◆ INSTRUCTIONS FOR THE TASK ◆
Rewrite the material below, replacing "pose" with "camera" and keeping everything else unchanged. Leave the pictures out of your answer.

◆ Saved data entries ◆
-------------------------

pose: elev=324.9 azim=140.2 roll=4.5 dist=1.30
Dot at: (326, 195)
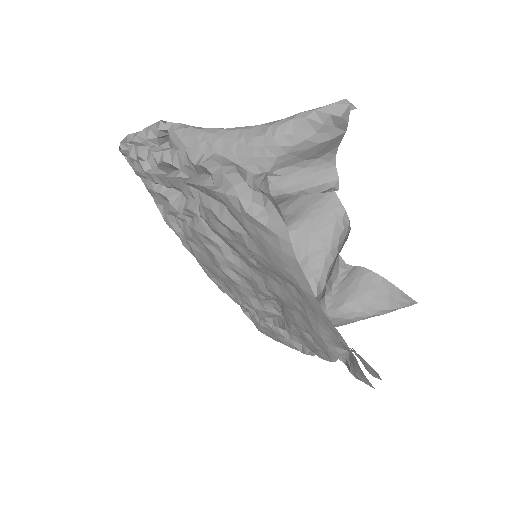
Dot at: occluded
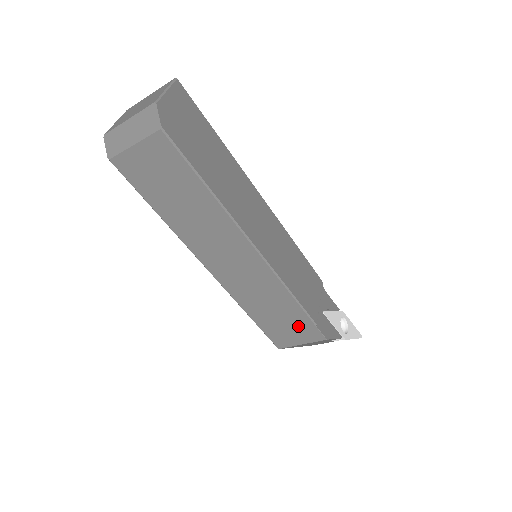
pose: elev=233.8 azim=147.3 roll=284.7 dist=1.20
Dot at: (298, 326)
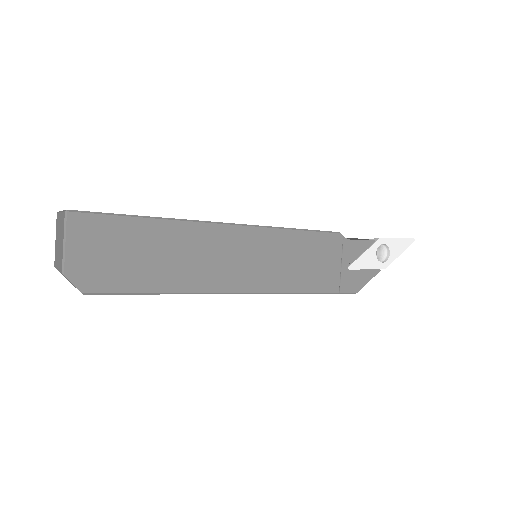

-------------------------

◆ ANSWER TO THE TASK ◆
camera: elev=324.9 azim=140.2 roll=4.5 dist=1.30
Dot at: (326, 195)
Dot at: occluded
camera: elev=233.8 azim=147.3 roll=284.7 dist=1.20
Dot at: (298, 326)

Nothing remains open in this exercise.